Certainly not arguing with anything anyone has to say about drought, but it's a bit more complicated than graphs and charts. 

If one is looking to raise row crops for a living, maybe not, but for feeding one's family, thousands of folks west of the Pecos get along fine on 10" of rain per year or less. It's just a different ballgame. Our aquifers are kept healthy by snowfall in the mountains, so large farms and ranches with historical water irrigation rights grow hay, corn, cotton, etc. Those water rights are grandfathered to their current owners, but household wells can irrigate up to 5 acres, which is plenty to feed a family.

We are not "big gardeners", so just the grey water from two rather self indulgent morning showers is enough to keep our "maters and tarters" growing. I have friends who hardly buy any food at all, but grow it themselves with water pumped with a solar setup.

I used to get a stock tank that held about 650,000 gallons filled each monsoon season, but didn't use it for anything, so I pushed out the dam almost all the way down so that the good dirt in the bottom gets soaked with each rain and now it fills up with some great feed each year.
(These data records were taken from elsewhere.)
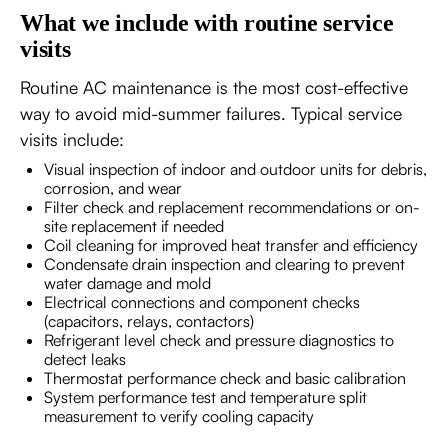
What we include with routine service
visits
Routine AC maintenance is the most cost-effective
way to avoid mid-summer failures. Typical service
visits include:
Visual inspection of indoor and outdoor units for debris,
corrosion, and wear
Filter check and replacement recommendations or on-
site replacement if needed
Coil cleaning for improved heat transfer and efficiency
Condensate drain inspection and clearing to prevent
water damage and mold
Electrical connections and component checks
(capacitors, relays, contactors)
Refrigerant level check and pressure diagnostics to
detect leaks
Thermostat performance check and basic calibration
System performance test and temperature split
measurement to verify cooling capacity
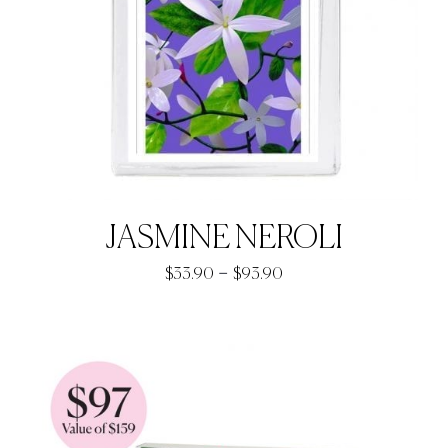
JASMINE NEROLI
Price
–
$
33.90
$
93.90
range:
$33.90
through
$93.90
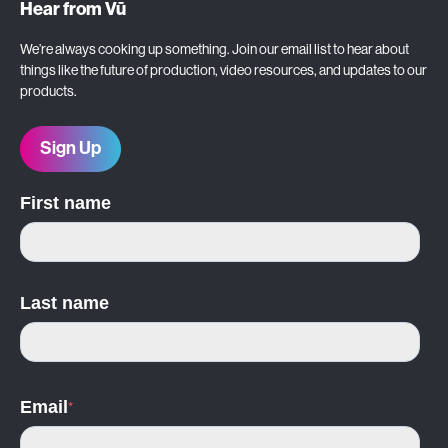
Hear from Vū
We’re always cooking up something. Join our email list to hear about
things like the future of production, video resources, and updates to our
products.
Sign Up
First name
Last name
Email
*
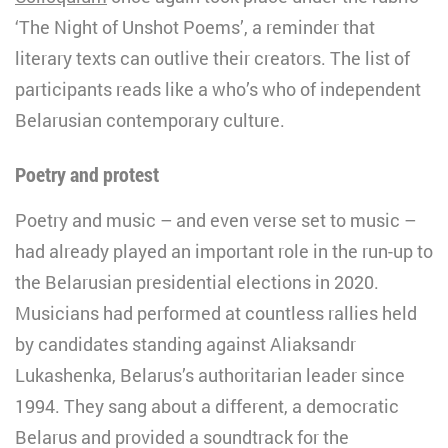
‘The Night of Unshot Poems’, a reminder that
literary texts can outlive their creators. The list of
participants reads like a who’s who of independent
Belarusian contemporary culture.
Poetry and protest
Poetry and music – and even verse set to music –
had already played an important role in the run-up to
the Belarusian presidential elections in 2020.
Musicians had performed at countless rallies held
by candidates standing against Aliaksandr
Lukashenka, Belarus’s authoritarian leader since
1994. They sang about a different, a democratic
Belarus and provided a soundtrack for the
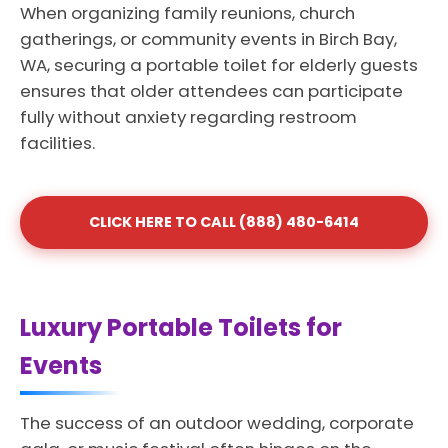
When organizing family reunions, church
gatherings, or community events in Birch Bay,
WA, securing a portable toilet for elderly guests
ensures that older attendees can participate
fully without anxiety regarding restroom
facilities.
CLICK HERE TO CALL (888) 480-6414
Luxury Portable Toilets for
Events
The success of an outdoor wedding, corporate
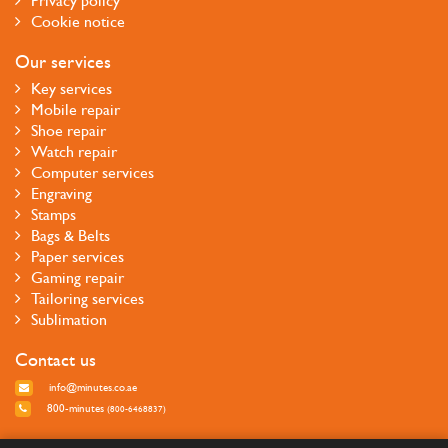
Privacy policy
Cookie notice
Our services
Key services
Mobile repair
Shoe repair
Watch repair
Computer services
Engraving
Stamps
Bags & Belts
Paper services
Gaming repair
Tailoring services
Sublimation
Contact us
info@minutes.co.ae
800-minutes
(800-6468837)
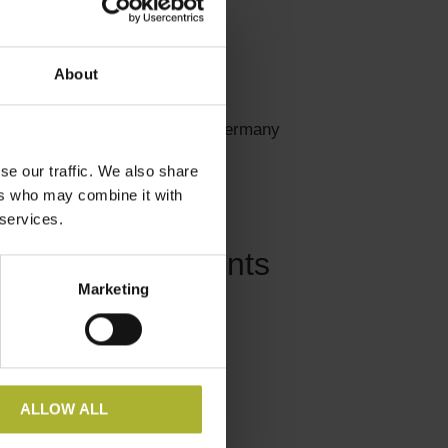
About
#districtheating #Germany
se our traffic. We also share
ers who may combine it with
 services.
Related Events
Marketing
ALLOW ALL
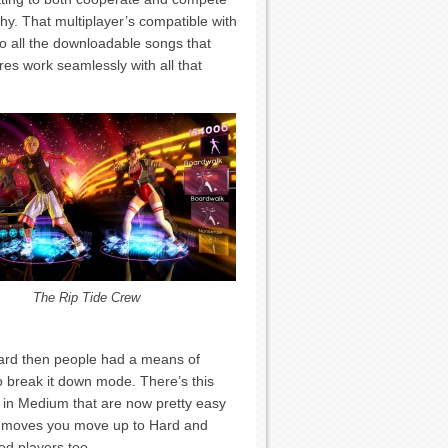
hy. That multiplayer’s compatible with
to all the downloadable songs that
res work seamlessly with all that
The Rip Tide Crew
 Hard then people had a means of
 to break it down mode. There’s this
 in Medium that are now pretty easy
e moves you move up to Hard and
ted players too.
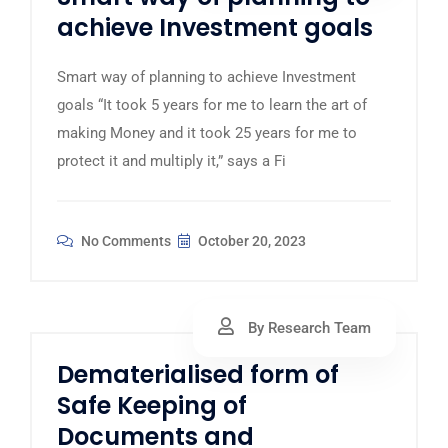
achieve Investment goals
Smart way of planning to achieve Investment
goals “It took 5 years for me to learn the art of
making Money and it took 25 years for me to
protect it and multiply it,” says a Fi
No Comments
October 20, 2023
By Research Team
Dematerialised form of
Safe Keeping of
Documents and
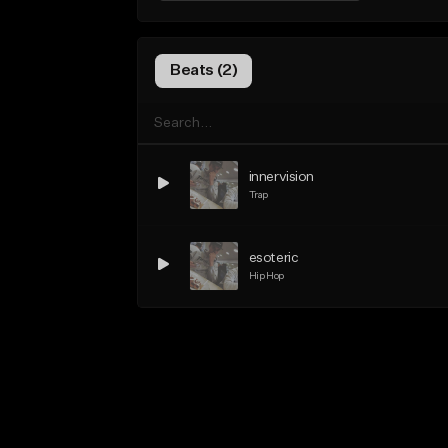
Beats (2)
innervision
Trap
esoteric
Hip Hop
Once again, not arguing with anybody, but this place was real cheap when we bought it 14 years ago, because with the low rainfall in the desert, lots of people thought you couldn't do anything here. Need to check on the aquifer and population and many other factors, not just the rainfall, or you may miss a good deal on a nice place. Calculate the rainfall on your acreage, convert to gallons, look at all the country around you that nobody is using the water for anything...You might get a surprise ...Joe


----------



## sisterpine (May 9, 2004)

The first time I had a choice I moved for human love, the second time I had a choice I moved for beautiful country. This time I have a choice and I moved to a place where food production was easier. We all have our criteria- it seems to change with seasons of our lives. Just live someplace that makes you happy and you will do well.


----------



## ChristieAcres (Apr 11, 2009)

joebill said:


> Certainly not arguing with anything anyone has to say about drought, but it's a bit more complicated than graphs and charts.
> 
> If one is looking to raise row crops for a living, maybe not, but for feeding one's family, thousands of folks west of the Pecos get along fine on 10" of rain per year or less. It's just a different ballgame. Our aquifers are kept healthy by snowfall in the mountains, so large farms and ranches with historical water irrigation rights grow hay, corn, cotton, etc. Those water rights are grandfathered to their current owners, but household wells can irrigate up to 5 acres, which is plenty to feed a family.
> 
> ...


Good post! We felt more comfortable, considering a SHTF scenario to have both, plenty of rainfall, and a very dependable high output well. However, one can find great deals in slightly challenging areas as you said.


----------